Reddit Comments via Generative Grammar Modelling

15 May 2017


To broaden our horizons, Shantanu Gore and I decided to take a class on artificial intelligence in Spring 2017, taught in this iteration by Prof. Haym Hirsh at Cornell University. We discussed classic topics like intelligence agents, search methods, adversarial search, and logic systems, as well as newer ideas in the field, such as reasoning about uncertainty, separation techniques from machine learning, and reinforcement learning.

For our final project for this class, Shantanu Gore and I created a learning-based text generator. Our device used a generative model together with methods from the theory of natural languages to generate text based on learned samples. To be specific, our framework, dubbed redditcommentor, services as a bot that reads samples from texts and attempts to construct novel sentences based on what it has read. This differs slightly from classical machine learning techniques in that there is a conditional relationship in the construction based on what has already been chosen/generated. Generative models comprise an interesting portion of natural-language techniques.

Our motivation for this project came from existing “bots” on the social media platform Reddit that not only generate realistic comments, but are able to actively maintain a conversation in Reddit forums as humans reply to their generated comments. This type of sample-based text generation can ultimately be quite helpful, as it could maintain order in forums (called subreddits on Reddit). In turn, this could alleviate the duties of moderators and help discussion stay civil without much external (read: human) effort.


The details of this framework can be found in our paper on text generation, which discusses a hypothetical version of this framework using N-grams and machine learning techniques as well as a general implementation of the hypothetical framework in Python.
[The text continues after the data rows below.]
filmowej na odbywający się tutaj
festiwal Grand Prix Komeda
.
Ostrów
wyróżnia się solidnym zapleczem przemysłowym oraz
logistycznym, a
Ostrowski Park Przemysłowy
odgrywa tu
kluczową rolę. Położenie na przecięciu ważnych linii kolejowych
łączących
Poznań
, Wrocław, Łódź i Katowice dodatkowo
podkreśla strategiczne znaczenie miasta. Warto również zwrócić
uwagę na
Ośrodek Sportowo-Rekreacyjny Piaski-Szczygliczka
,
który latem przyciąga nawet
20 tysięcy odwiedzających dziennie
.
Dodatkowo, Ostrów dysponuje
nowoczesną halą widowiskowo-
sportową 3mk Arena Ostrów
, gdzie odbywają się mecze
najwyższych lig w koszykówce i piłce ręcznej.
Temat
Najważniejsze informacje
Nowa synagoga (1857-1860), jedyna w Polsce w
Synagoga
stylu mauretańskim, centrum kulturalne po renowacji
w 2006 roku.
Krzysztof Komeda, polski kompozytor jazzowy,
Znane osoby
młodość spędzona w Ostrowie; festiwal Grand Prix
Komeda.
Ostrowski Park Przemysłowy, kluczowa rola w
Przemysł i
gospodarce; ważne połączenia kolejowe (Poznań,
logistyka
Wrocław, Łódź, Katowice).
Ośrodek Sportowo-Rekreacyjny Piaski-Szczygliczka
We also discuss a plethora of future directions in our framework. Among these are support for an extended lexical vocabulary, predictive modelling (with Bayesian inference) for the framework, semantics-directed generation (as opposed to the current syntax-directed version), and approaches to handle contextual ambiguity when parsing. We hope that future projects expand upon our work and help explore these directions, especially for variations on context-based generation.


We also have an implementation of the aforementioned framework, which again provides a generator for Reddit comments. However, we implemented the structure so that it would generate text in selected subreddits, a design decision based on the fact that the most popular subreddits were likely to be the ones with the most available data. Future work can examine the details of the code (which is adequately commented and structured) to implement a similar natural-language device on a larger scale, perhaps meta-logically by using datasets borrowed from Reddit’s datasets subreddit.

We recently open-sourced our implementation of the framework. It is available as redditcommentor on Github.